Text passage:
____
What's critical today that wasn't critical before? Intel has been updating drivers for - mmm years. I got new Intel drivers packed in a Windows preview release - update YESTERDAY. Not graphics, some other hardware, I didn't read it all. Someone is busy doing something over at Shacka Intel.

You are saying the same things- Intel are huge and all this revenue and employees are well on top of it.

there was a bit on Intel.. "not used to dealing with the demands of gamers who expect immediate support and rapid fixes for new games. You have to work with a vast array of game developers, develop that close network as well as hardware vendors"

I will posit (philosophically) Intel deals with a more strident group than gamers could ever be. OEM's. PC gamers not console/web-browser gamers.

Sure it's easy to think that. Until something like Spectre turns up and exposes complacency that appears to run as a culture throughout Intel in recent years.

The specter of Spectre on Intels face. Google had something to say about that a year ago: https://blog.malwarebytes.com/cybercrime/2019/03/spectre-google-universal-read-gadget/

As have AMD. "AMD says its hardware has “near zero” risk to one Spectre variant because of the way its chip architecture is designed, but AMD CPUs can still fall prey to another Spectre flaw." https://www.cnet.com/news/amd-spectre-affects-processors-chips-intel-arm/

Blaming Intel for complacency over an architecture fault discovered years later is odd, ...no Spectre or variant threat has been used in an attack so hardware and software mitigations must be working, or they're not. Who knows?

Anyway, since Skylake some/all are of these threats are being precluded by architecture. I don't expect Meltdown or Spectre's complicated techniques to account for much beyond academia.

On top of all that? Let's hope so.

They've got a running add in card going around, we'll see how it runs!
 
Koduri is being sued by the Rapper "thin" KXE , he's got Beef with the West Coast gang.
OR
That's the barsteward who knocked my wing mirror off !

Will be a crowded market AMpere (70% better) RDNA2.0 (refined, ray-tracing) Xe (similar, but much lower power)
 
Realize that this is Raja Koduri's project. It will probably absolutely positively and without any other possibily, require HBM6 in order to do anything. And HBM6 will cost only 12x what HBM5 costs!
____
Work task:
For each statement, say whether it agrees with the forum thread about Intel, and quote the words from the thread that decide it. (a) AMD says its hardware carries almost no risk from one Spectre variant. (b) A Spectre threat has been used in an attack. (c) Xe is described as using much more power than its competitors. Rely only on the text above for this.

Records from a collection:
____
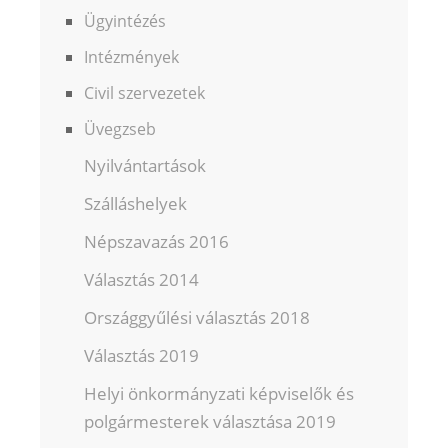
Ügyintézés
Intézmények
Civil szervezetek
Üvegzseb
Nyilvántartások
Szálláshelyek
Népszavazás 2016
Választás 2014
Országgyűlési választás 2018
Választás 2019
Helyi önkormányzati képviselők és
polgármesterek választása 2019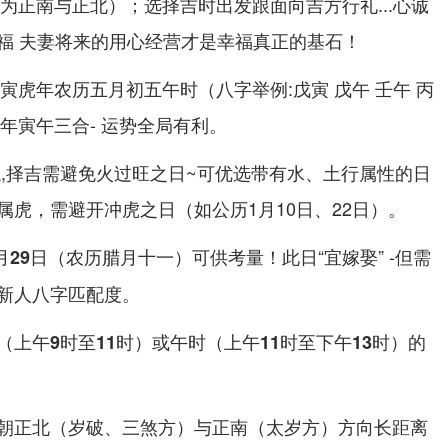
年为正南与正北）；选择吉时出发跟面向吉方行礼...心诚
福 夫妻将来的用心经营才是幸福真正的基石！
戊寅虎年农历五月初五午时（八字举例:戊寅 戊午 壬午 丙
流年寅午三合- 运势全局有利。
炽,择吉需避免火过旺之日~可优选带有水、土行属性的日
虎，需避开冲虎之日（如公历1月10日、22日）。
可供考量！此日“宜嫁娶” -但需
1月29日（农历腊月十一）
新人八字匹配度。
的
（上午9时至11时）或午时（上午11时至下午13时）
朝正北（岁破、三煞方）与正南（太岁方）方向长距离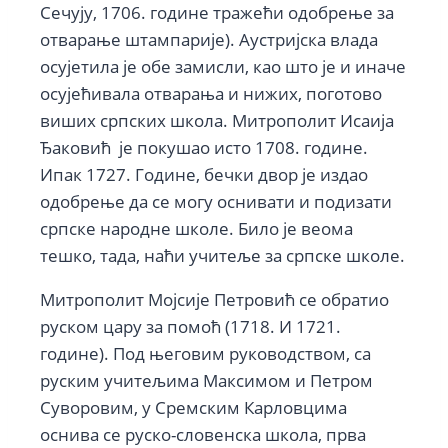
Сечују, 1706. године тражећи одобрење за
отварање штампарије). Аустријска влада
осујетила је обе замисли, као што је и иначе
осујећивала отварања и нижих, поготово
виших српских школа. Митрополит Исаија
Ђаковић је покушао исто 1708. године.
Ипак 1727. Године, бечки двор је издао
одобрење да се могу оснивати и подизати
српске народне школе. Било је веома
тешко, тада, наћи учитеље за српске школе.
Митрополит Мојсије Петровић се обратио
руском цару за помоћ (1718. И 1721.
године). Под његовим руководством, са
руским учитељима Максимом и Петром
Суворовим, у Сремским Карловцима
оснива се руско-словенска школа, прва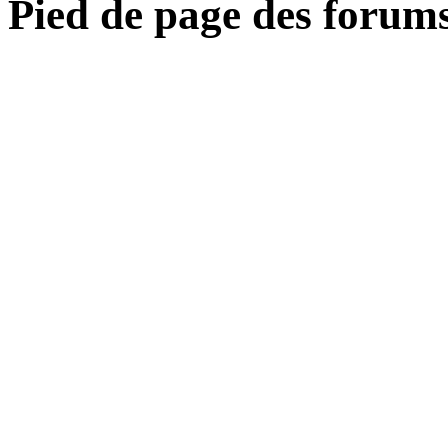
Pied de page des forum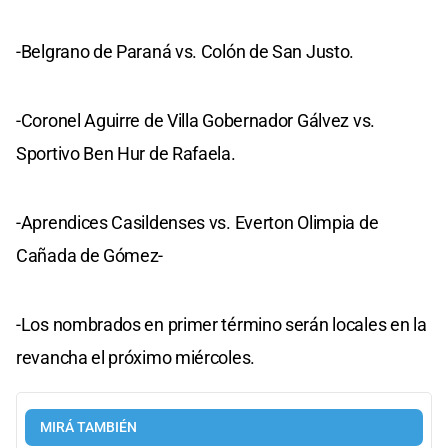
-Belgrano de Paraná vs. Colón de San Justo.
-Coronel Aguirre de Villa Gobernador Gálvez vs.
Sportivo Ben Hur de Rafaela.
-Aprendices Casildenses vs. Everton Olimpia de
Cañada de Gómez-
-Los nombrados en primer término serán locales en la
revancha el próximo miércoles.
MIRÁ TAMBIÉN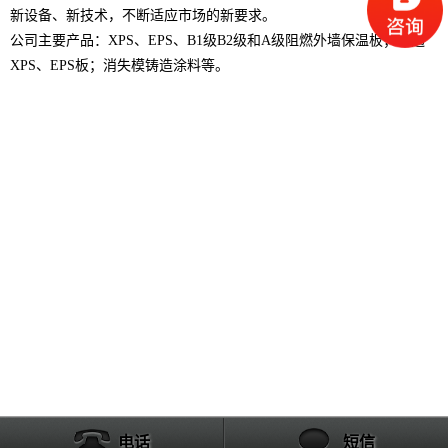
新设备、新技术，不断适应市场的新要求。
公司主要产品：XPS、EPS、B1级B2级和A级阻燃外墙保温板；普通
XPS、EPS板；消失模铸造涂料等。
电话
短信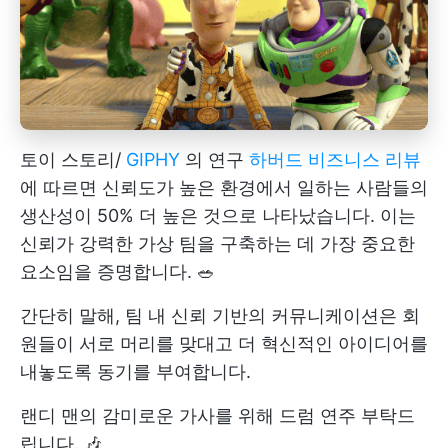
토이 스토리/
GIPHY
의 연구
하버드 비즈니스 리뷰
에 따르면 신뢰도가 높은 환경에서 일하는 사람들의
생산성이 50% 더 높은 것으로 나타났습니다. 이는
신뢰가 강력한 가상 팀을 구축하는 데 가장 중요한
요소임을 증명합니다. 🥗
간단히 말해, 팀 내 신뢰 기반의 커뮤니케이션은 회
원들이 서로 머리를 맞대고 더 혁신적인 아이디어를
내놓도록 동기를 부여합니다.
랜디 맨의 감미로운 가사를 위해 드럼 연주 부탁드
립니다. 🎶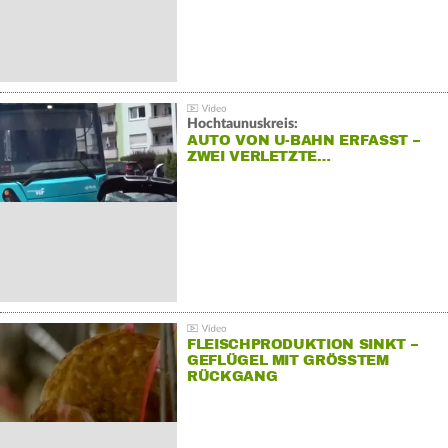
Hochtaunuskreis:
AUTO VON U-BAHN ERFASST –
ZWEI VERLETZTE…
FLEISCHPRODUKTION SINKT –
GEFLÜGEL MIT GRÖSSTEM R
ÜCKGANG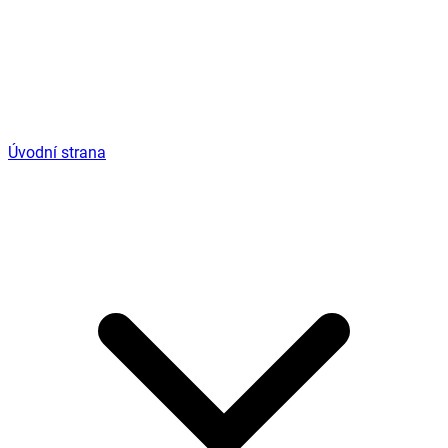
Úvodní strana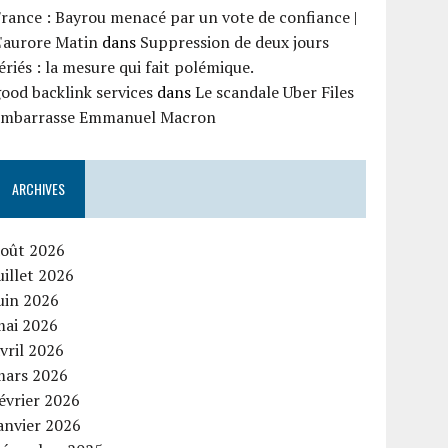
rance : Bayrou menacé par un vote de confiance |
'aurore Matin
dans
Suppression de deux jours
ériés : la mesure qui fait polémique.
ood backlink services
dans
Le scandale Uber Files
embarrasse Emmanuel Macron
ARCHIVES
août 2026
uillet 2026
uin 2026
mai 2026
vril 2026
mars 2026
évrier 2026
anvier 2026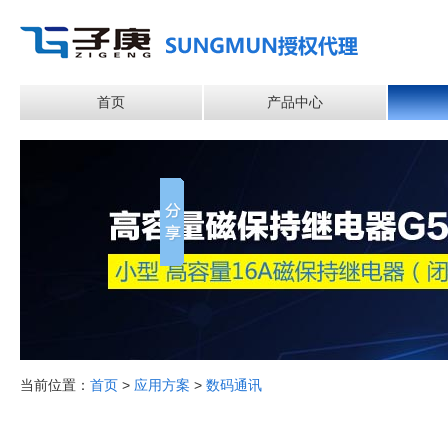
首页
产品中心
当前位置：
首页
>
应用方案
>
数码通讯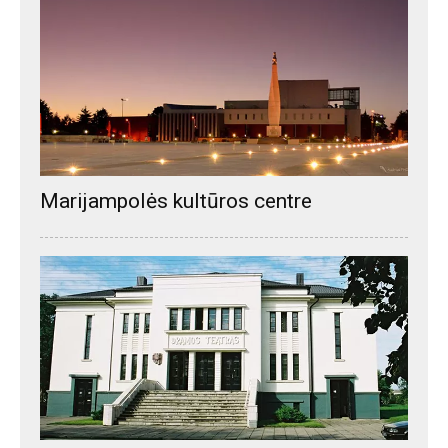
Marijampolės kultūros centre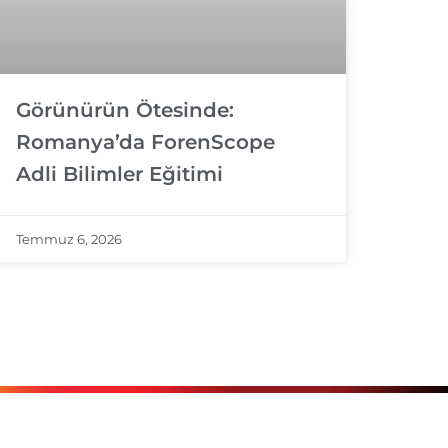
Görünürün Ötesinde:
Romanya’da ForenScope
Adli Bilimler Eğitimi
Temmuz 6, 2026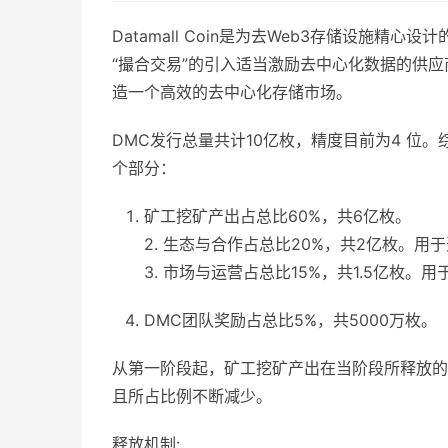
Datamall Coin是为去Web3存储设施
“撮合交易”的引入适当激励去中心化数据的供
造一个高效的去中心化存储市场。
DMC发行总量共计10亿枚，精度目前为4 位
个部分：
矿工挖矿产出占总比60%，共6亿枚。
2. 生态与合作占总比20%，共2亿枚。
3. 市场与运营占总比15%，共1.5亿枚
DMC团队奖励占总比5%，共5000万枚。
从第一阶段起，矿工挖矿产出在当阶段所释放的
且所占比例不断减少。
释放机制: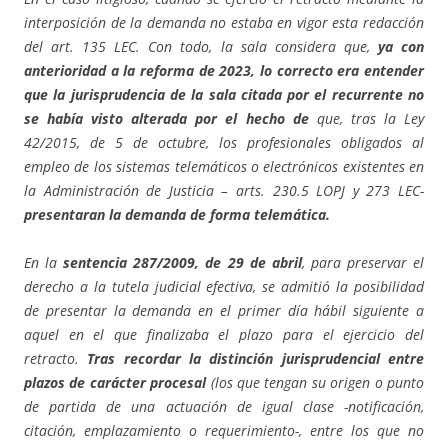
interposición de la demanda no estaba en vigor esta redacción
del art. 135 LEC. Con todo, la sala considera que,
ya con
anterioridad a la reforma de 2023, lo correcto era entender
que la jurisprudencia de la sala citada por el recurrente no
se había visto alterada por el hecho de
que, tras la Ley
42/2015, de 5 de octubre, los profesionales obligados al
empleo de los sistemas telemáticos o electrónicos existentes en
la Administración de Justicia – arts. 230.5 LOPJ y 273 LEC-
presentaran la demanda de forma telemática.
En la
sentencia 287/2009, de 29 de abril
, para preservar el
derecho a la tutela judicial efectiva, se admitió la posibilidad
de presentar la demanda en el primer día hábil siguiente a
aquel en el que finalizaba el plazo para el ejercicio del
retracto.
Tras recordar la distinción jurisprudencial entre
plazos de carácter procesal
(los que tengan su origen o punto
de partida de una actuación de igual clase -notificación,
citación, emplazamiento o requerimiento-, entre los que no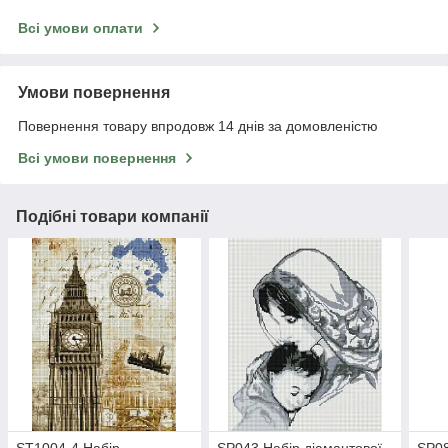
Всі умови оплати
Умови повернення
Повернення товару впродовж 14 днів за домовленістю
Всі умови повернення
Подібні товари компанії
ST1004-4 Набір
SP043 Набір діамантової
SP08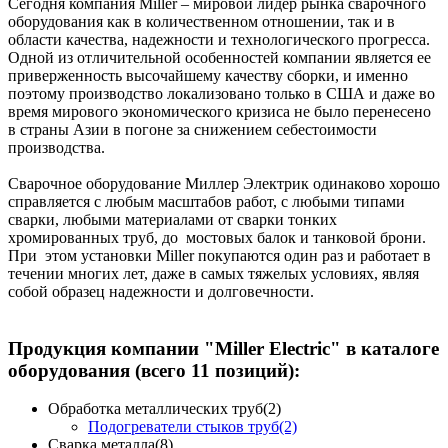
Сегодня компания Miller – мировой лидер рынка сварочного
оборудования как в количественном отношении, так и в
области качества, надежности и технологического прогресса.
Одной из отличительной особенностей компании является ее
приверженность высочайшему качеству сборки, и именно
поэтому производство локализовано только в США и даже во
время мирового экономического кризиса не было перенесено
в страны Азии в погоне за снижением себестоимости
производства.
Сварочное оборудование Миллер Электрик одинаково хорошо
справляется с любым масштабов работ, с любыми типами
сварки, любыми материалами от сварки тонких
хромированных труб, до мостовых балок и танковой брони.
При этом установки Miller покупаются один раз и работает в
течении многих лет, даже в самых тяжелых условиях, являя
собой образец надежности и долговечности.
Продукция компании "Miller Electric" в каталоге
оборудования (всего 11 позиций):
Обработка металлических труб(2)
Подогреватели стыков труб(2)
Сварка металла(8)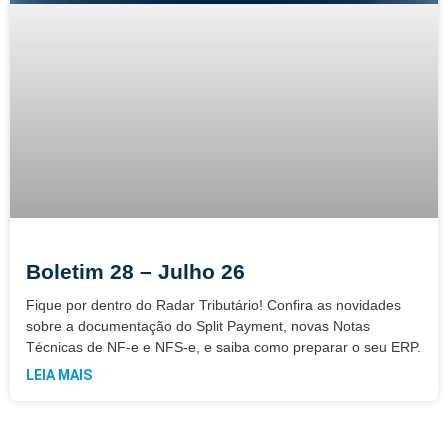
Boletim 28 – Julho 26
Fique por dentro do Radar Tributário! Confira as novidades
sobre a documentação do Split Payment, novas Notas
Técnicas de NF-e e NFS-e, e saiba como preparar o seu ERP.
LEIA MAIS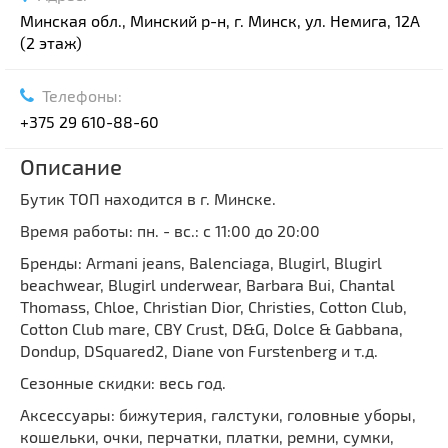
Минская обл., Минский р-н, г. Минск, ул. Немига, 12А
(2 этаж)
Телефоны:
+375 29 610-88-60
Описание
Бутик ТОП находится в г. Минске.
Время работы: пн. - вс.: с 11:00 до 20:00
Бренды: Armani jeans, Balenciaga, Blugirl, Blugirl
beachwear, Blugirl underwear, Barbara Bui, Chantal
Thomass, Chloe, Christian Dior, Christies, Cotton Club,
Cotton Club mare, CBY Crust, D&G, Dolce & Gabbana,
Dondup, DSquared2, Diane von Furstenberg и т.д.
Сезонные скидки: весь год.
Аксессуары: бижутерия, галстуки, головные уборы,
кошельки, очки, перчатки, платки, ремни, сумки,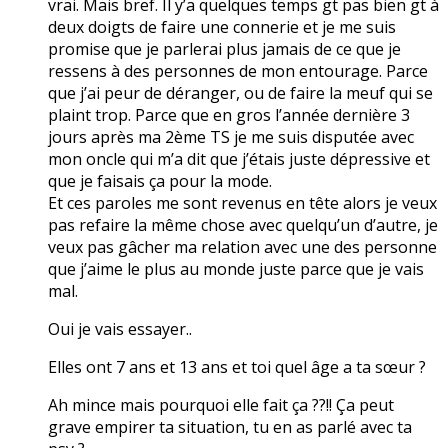
vrai. Mais bref. Il y’a quelques temps gt pas bien gt à
deux doigts de faire une connerie et je me suis
promise que je parlerai plus jamais de ce que je
ressens à des personnes de mon entourage. Parce
que j’ai peur de déranger, ou de faire la meuf qui se
plaint trop. Parce que en gros l’année dernière 3
jours après ma 2ème TS je me suis disputée avec
mon oncle qui m’a dit que j’étais juste dépressive et
que je faisais ça pour la mode.
Et ces paroles me sont revenus en tête alors je veux
pas refaire la même chose avec quelqu’un d’autre, je
veux pas gâcher ma relation avec une des personne
que j’aime le plus au monde juste parce que je vais
mal.
Oui je vais essayer..
Elles ont 7 ans et 13 ans et toi quel âge a ta sœur ?
Ah mince mais pourquoi elle fait ça ??!! Ça peut
grave empirer ta situation, tu en as parlé avec ta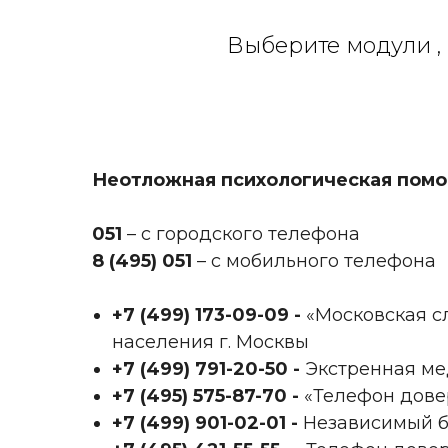
Выберите модули , 
Неотложная психологическая помо
051
– с городского телефона
8 (495) 051
– с мобильного телефона
+7 (499) 173-09-09‬ -
«Московская с
населения г. Москвы
+7 (499) 791-20-50‬ -
Экстренная ме
+7 (495) 575-87-70‬ -
«Телефон дове
+7 (499) 901-02-01‬ -
Независимый б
____
Solution to this problem:
(a) Yes: "AMD says its hardware has “near zero” risk to one Spectre variant"
(b) No: "no Spectre or variant threat has been used in an attack"
(c) No: "Xe (similar, but much lower power)"